When our tummy rumblings eclipsed the rowdy chatter, we ordered up the crisp-fried Georgia tomatoes drizzled with a mellow serrano cream that proved a perfect complement to our white wines. We followed that with the fresh blackened mahi tacos served with crunchy Spanish slaw along with a side of the cold wild rice salad, the latter a combination of wild and brown rice with a vanilla-yogurt and olive-oil dressing that proved somewhat strange and forgettable.
The crab cake salad, on the other hand, was breathtaking. Served with crisp field greens in a delicate mustard sauce and vine-ripe tomatoes, the piping hot lump crab cake was the most exquisite I’ve ever had, and I will be returning often and soon to see if it can be replicated.

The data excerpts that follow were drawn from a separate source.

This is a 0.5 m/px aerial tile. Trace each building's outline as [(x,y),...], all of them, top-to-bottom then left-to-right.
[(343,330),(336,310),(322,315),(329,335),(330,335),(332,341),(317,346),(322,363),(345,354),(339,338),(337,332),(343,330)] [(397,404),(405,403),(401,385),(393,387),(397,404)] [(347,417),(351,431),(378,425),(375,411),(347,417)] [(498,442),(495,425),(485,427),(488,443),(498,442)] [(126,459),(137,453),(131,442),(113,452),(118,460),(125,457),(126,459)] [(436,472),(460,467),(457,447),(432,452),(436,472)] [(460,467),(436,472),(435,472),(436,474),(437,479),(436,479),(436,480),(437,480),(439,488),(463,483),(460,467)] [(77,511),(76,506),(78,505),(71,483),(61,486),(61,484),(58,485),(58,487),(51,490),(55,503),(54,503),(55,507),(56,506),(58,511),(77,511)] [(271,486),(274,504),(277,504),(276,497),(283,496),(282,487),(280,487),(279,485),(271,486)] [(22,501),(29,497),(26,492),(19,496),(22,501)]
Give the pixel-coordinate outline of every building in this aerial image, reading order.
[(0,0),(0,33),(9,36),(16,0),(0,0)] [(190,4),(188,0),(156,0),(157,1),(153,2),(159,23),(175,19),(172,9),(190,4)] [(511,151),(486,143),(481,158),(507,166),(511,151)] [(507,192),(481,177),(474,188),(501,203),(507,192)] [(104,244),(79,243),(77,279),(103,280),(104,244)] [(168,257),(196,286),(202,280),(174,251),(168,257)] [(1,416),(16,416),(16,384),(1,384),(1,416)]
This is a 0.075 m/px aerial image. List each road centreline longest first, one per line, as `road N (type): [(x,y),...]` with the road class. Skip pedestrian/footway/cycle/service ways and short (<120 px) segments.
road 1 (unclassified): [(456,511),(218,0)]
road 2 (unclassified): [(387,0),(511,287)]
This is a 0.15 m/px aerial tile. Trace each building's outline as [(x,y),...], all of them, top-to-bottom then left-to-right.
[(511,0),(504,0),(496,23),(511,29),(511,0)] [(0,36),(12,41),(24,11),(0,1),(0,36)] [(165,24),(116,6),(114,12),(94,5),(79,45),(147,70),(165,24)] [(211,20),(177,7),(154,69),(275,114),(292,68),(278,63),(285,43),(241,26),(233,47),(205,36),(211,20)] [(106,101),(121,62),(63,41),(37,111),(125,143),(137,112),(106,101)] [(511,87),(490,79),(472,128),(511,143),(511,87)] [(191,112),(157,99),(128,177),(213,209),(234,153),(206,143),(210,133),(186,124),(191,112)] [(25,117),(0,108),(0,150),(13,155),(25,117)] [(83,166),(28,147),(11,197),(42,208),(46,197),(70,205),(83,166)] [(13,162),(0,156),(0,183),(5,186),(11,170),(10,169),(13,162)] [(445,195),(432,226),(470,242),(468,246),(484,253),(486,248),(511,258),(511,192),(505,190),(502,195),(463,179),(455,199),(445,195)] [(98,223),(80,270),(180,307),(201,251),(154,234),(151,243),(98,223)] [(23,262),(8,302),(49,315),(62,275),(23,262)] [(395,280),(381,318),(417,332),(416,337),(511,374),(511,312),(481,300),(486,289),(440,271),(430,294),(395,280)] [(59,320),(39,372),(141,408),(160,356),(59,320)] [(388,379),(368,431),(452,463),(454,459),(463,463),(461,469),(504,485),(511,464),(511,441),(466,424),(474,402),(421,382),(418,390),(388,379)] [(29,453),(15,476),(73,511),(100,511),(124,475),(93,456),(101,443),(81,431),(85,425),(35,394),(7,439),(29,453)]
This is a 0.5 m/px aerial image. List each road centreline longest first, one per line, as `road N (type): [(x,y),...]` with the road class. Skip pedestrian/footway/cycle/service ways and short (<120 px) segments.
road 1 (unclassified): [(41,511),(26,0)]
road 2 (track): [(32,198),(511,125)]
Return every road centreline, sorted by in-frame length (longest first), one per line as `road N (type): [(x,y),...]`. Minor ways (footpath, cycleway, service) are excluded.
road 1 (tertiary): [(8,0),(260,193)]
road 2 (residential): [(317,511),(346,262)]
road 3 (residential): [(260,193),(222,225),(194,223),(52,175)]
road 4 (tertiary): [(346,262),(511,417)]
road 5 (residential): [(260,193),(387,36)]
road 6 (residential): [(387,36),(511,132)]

With children at the table, it would’ve been inconsiderate not to order dessert, right? They had waited all night through “grown-up” food to get their hands on the mile-high double chocolate cake served with shot glasses of cold milk. But as decadent and cocoa-rich as it was, they couldn’t keep their forks out of the housemade Key lime pie with its golden graham cracker crust, tart custard and generous dollop of freshly whipped cream. There’s not much I would change about Brooklyn Cafe, except maybe move it closer to my house. If you ever want to see how and why a restaurant survives and thrives in a notoriously risky industry, visit Brooklyn Cafe and see how it’s done.
220 Sandy Springs Cir.,
Sandy Springs 30328
Prices: Appetizers and salads: $7-$12. Sandwiches and mains: $11-$31.
Desserts: $7. Recommended dishes: Classic Caesar salad with Parmesan crisps, fig and walnut salad, hickory-smoked salmon salad, mahi fish tacos, crab cake salad, mile high double chocolate cake, homemade Key lime pie.
Bottom line: The beloved neighborhood cafe offers flawless food and impeccable service year after year.